FTC says ID protector LifeLock violates settlement

The U.S. government says identity theft protection company LifeLock is still misleading consumers about the level of protection it provides, violating a $12-million settlement with regulators and 35 states.

The Federal Trade Commission says LifeLock did not set up a program to protect sensitive data like credit card numbers, Social Security numbers and bank account numbers, which the company agreed to do as part of the 2010 settlement.

The agency also says LifeLock didn’t keep records it had agreed to maintain and has falsely advertised that consumers’ data received the same level of protection as financial institutions get and that consumers would be alerted as soon as the company discovered a potential problem.

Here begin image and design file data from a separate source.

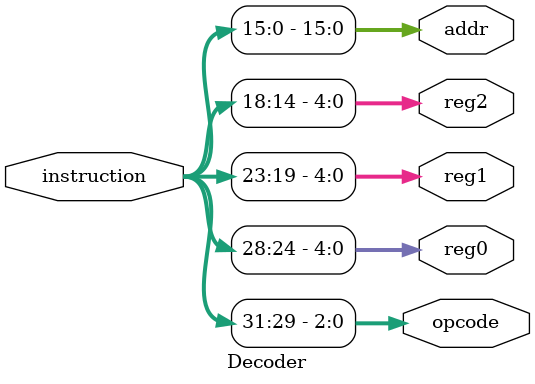
<source format=v>
`timescale 1ns / 1ps

module Decoder(
    input [31:0] instruction,   // 32-bit Instruction to be decomposed into constituent fields.
    output [2:0] opcode,        // Opcode.
    output [4:0] reg0,          // Source register (rs).
    output [4:0] reg1,          // Target or Transfer register (rt).
    output [4:0] reg2,          // Destination register (rd).
    output [15:0] addr          // Address (read or branch).
    );
    
    // Parse the fields to their appropriate outputs.
    assign opcode = instruction[31:29]; // Constant.
    assign reg0 = instruction[28:24];   // Constant.
    assign reg1 = instruction[23:19];   // Present only in Arithemtic and Control instructions. Ignored otherwise.
    assign reg2 = instruction[18:14];   // Present only in Arithmetic instructions. Ignored otherwise.
    assign addr = instruction[15:0];    // Present only in Memory and Control instructions. Ignored otherwise.

endmodule

</source>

The FTC said Tuesday it asked a court to order LifeLock to provide redress to consumers.

In March of 2010, LifeLock agreed to pay $12 million and make changes to its business practices as part of a settlement with the FTC and 35 states. Most of the money was used to cover the cost of customer refunds. In court documents, the FTC says LifeLock violated parts of the order as recently as December 2014.

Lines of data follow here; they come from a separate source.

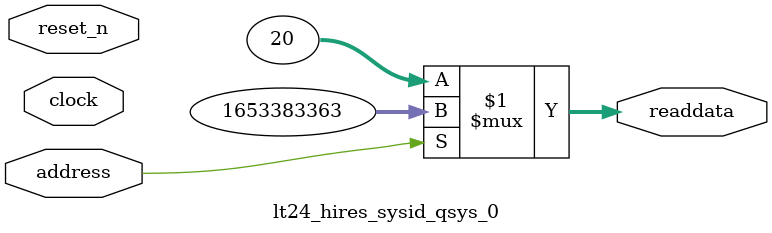
<source format=v>



// synthesis translate_off
`timescale 1ns / 1ps
// synthesis translate_on

// turn off superfluous verilog processor warnings 
// altera message_level Level1 
// altera message_off 10034 10035 10036 10037 10230 10240 10030 

module lt24_hires_sysid_qsys_0 (
               // inputs:
                address,
                clock,
                reset_n,

               // outputs:
                readdata
             )
;

  output  [ 31: 0] readdata;
  input            address;
  input            clock;
  input            reset_n;

  wire    [ 31: 0] readdata;
  //control_slave, which is an e_avalon_slave
  assign readdata = address ? 1653383363 : 20;

endmodule



</source>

LifeLock says the FTC’s actions and statements are related to past business practices and that it is prepared to defend itself in court. The Tempe, Ariz.-based company says it has been cooperating and talking to the agency for a year and a half.

LifeLock said its revenue grew 25% to $134 million in the first quarter and that it set a record for new member growth as companies and government institutions continued to report data breaches. It had about 3.9 million members at the end of the quarter.